Run an python package on AWS EMR
Develop install:
$ pip install -e .
Testing:
$ pip install tox
$ tox
The easiest way to get EMR up and running is to go through the Web-Interface and create a ssh key, and start a cluster by hand. This will then create the needed subnet_key and EMR roles.
Create a config.yaml
per project or as a default into
~/.config/spark-emr.yaml
bootstrap_uri: s3://foo/bar
master:
instance_type: m4.large
size_in_gb: 100
core:
instance_type: m4.large
instance_count: 2
size_in_gb: 100
ssh_key: XXXXX
subnet_id: subnet-XXXXXX
python_version: python36
emr_version: emr-5.20.0
consistent: false
optimization: false
region: eu-central-1
job_flow_role: EMR_EC2_DefaultRole
service_role: EMR_DefaultRole
To run a python code on EMR you need to build a proper python package aka
setup.py
with console_scripts
the script needs to end on .py
or yarn
won't be able to execute it |-(
Bootstrap a cluster, install the pypackage, execute the task in cmdline, poll cluster until finished, stop cluster:
$ spark-emr start \
[--config config.yaml] \
--name "Spark-ETL" \
--bid-master 0.04 \
--bid-core 0.04 \
--cmdline "etl.py --input s3://in/in.csv --output s3://out/out.csv" \
--tags foo 2 bar 4 \
--poll \
--yarn-log \
--package "../"
Running with a released pypackage version (pip):
$ spark-emr start \
... \
--package pip+etl_pypackage
Returns the status of a cluster (also terminated ones):
$ spark-emr status --cluster-id j-XXXXX
List all cluster and filter optionally by tag:
$ spark-emr list [--config config.yaml] [--filter somekey somevalue]
Stop a running cluster:
$ spark-emr stop --cluster-id j-XXXXX
This call returns for all regions and configured instances the spot price:
$ spark-emr spot
The created command can also be run directly from the master:
$ /usr/bin/spark-submit \
--deploy-mode cluster \
--master yarn \
--conf spark.yarn.appMasterEnv.PYSPARK_PYTHON=python35 \
--conf spark.executorEnv.PYSPARK_PYTHON=python35 \
/usr/local/bin/etl.py --input s3://in/in.csv --output s3://out/out.csv
To test if our spark is running as expected we can run it locally in docker.
$ git clone https://github.com/delijati/spark-docker
$ cd spark-docker
$ docker build . --pull -t spark
Now we can run our spark job locally.
$ docker run --rm -ti -v `pwd`/test/dummy:/app/work spark \
bash -c "cd /app/work && pip3 install -e . && spark_emr_dummy.py 10"

■ ■ ■ ■ ■ ■ ■

### [Task item A]
Print the part of the EMR guide that begins at the words "Run an python" and stop after "and EMR roles.".
### [Task item B]
In the EMR guide, which command returns the spot price for all regions and configured instances?
Answer using only the EMR guide.

■ ■ ■ ■ ■ ■ ■

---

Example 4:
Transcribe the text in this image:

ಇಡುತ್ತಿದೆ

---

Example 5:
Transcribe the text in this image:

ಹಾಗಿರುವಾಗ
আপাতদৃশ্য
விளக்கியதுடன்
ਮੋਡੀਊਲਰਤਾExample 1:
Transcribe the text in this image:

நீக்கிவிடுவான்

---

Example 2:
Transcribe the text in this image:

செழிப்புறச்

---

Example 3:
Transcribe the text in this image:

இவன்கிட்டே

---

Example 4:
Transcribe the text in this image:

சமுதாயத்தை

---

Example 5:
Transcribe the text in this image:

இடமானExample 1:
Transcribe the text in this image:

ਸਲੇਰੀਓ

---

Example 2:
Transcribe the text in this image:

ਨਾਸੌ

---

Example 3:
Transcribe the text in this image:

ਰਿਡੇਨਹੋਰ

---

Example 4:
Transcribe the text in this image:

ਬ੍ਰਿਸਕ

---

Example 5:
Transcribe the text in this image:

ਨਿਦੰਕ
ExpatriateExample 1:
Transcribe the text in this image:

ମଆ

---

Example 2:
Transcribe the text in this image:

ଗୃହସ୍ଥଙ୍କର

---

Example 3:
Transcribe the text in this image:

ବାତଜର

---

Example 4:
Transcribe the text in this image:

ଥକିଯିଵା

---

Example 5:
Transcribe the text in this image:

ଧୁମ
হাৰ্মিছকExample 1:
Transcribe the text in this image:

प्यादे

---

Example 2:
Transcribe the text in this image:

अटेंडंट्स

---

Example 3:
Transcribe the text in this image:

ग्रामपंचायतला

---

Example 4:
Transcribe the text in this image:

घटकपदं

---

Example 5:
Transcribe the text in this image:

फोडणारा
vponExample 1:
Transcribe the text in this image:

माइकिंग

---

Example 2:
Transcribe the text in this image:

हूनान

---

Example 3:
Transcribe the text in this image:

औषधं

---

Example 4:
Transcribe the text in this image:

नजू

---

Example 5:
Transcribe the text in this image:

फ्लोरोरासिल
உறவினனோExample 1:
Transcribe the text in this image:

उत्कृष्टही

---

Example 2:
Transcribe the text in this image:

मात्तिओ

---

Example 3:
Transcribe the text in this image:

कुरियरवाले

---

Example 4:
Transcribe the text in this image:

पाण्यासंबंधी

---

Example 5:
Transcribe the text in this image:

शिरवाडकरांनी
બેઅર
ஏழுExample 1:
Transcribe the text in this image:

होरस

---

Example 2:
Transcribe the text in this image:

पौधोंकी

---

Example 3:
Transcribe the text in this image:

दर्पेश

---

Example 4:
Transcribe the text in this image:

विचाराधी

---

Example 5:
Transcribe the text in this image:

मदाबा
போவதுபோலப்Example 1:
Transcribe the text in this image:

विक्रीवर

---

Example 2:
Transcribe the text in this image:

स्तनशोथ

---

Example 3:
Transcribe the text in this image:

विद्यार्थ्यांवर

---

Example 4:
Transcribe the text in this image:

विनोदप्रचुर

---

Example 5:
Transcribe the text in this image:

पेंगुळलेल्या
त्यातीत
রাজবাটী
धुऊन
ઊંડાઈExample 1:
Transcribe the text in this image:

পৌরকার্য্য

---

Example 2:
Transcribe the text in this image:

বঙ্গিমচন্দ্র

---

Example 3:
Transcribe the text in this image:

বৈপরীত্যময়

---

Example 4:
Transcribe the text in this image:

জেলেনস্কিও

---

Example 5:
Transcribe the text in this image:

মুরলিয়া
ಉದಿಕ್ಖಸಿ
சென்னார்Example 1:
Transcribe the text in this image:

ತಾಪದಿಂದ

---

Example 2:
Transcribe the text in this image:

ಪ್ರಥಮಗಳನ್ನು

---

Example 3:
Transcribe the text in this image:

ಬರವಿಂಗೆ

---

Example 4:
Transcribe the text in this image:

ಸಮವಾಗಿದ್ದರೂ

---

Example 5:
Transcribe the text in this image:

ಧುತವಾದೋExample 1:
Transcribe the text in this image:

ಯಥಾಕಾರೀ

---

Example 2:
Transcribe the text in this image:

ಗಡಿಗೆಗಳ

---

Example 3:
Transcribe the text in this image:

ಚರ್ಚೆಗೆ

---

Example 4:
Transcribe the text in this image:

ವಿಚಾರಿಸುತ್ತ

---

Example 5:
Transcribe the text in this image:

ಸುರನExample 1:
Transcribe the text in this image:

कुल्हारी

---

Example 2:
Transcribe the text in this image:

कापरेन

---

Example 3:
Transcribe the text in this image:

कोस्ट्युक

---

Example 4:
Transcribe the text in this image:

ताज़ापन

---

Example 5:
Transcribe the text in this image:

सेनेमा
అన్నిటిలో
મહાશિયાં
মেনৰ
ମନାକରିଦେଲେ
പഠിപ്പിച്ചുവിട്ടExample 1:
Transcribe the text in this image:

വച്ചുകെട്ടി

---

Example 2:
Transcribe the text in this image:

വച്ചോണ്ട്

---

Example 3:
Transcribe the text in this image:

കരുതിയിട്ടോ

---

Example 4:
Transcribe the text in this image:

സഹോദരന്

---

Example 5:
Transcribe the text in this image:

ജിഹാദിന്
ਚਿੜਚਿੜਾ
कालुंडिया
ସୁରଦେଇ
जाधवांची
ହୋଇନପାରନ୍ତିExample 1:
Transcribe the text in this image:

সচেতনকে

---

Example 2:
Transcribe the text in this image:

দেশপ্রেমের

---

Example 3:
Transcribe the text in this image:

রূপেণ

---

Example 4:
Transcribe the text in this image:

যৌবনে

■ ■ ■ ■ ■ ■ ■

### [Task result A]
Run an python package on AWS EMR
Develop install:
$ pip install -e .
Testing:
$ pip install tox
$ tox
The easiest way to get EMR up and running is to go through the Web-Interface and create a ssh key, and start a cluster by hand. This will then create the needed subnet_key and EMR roles.

### [Task result B]
spark-emr spot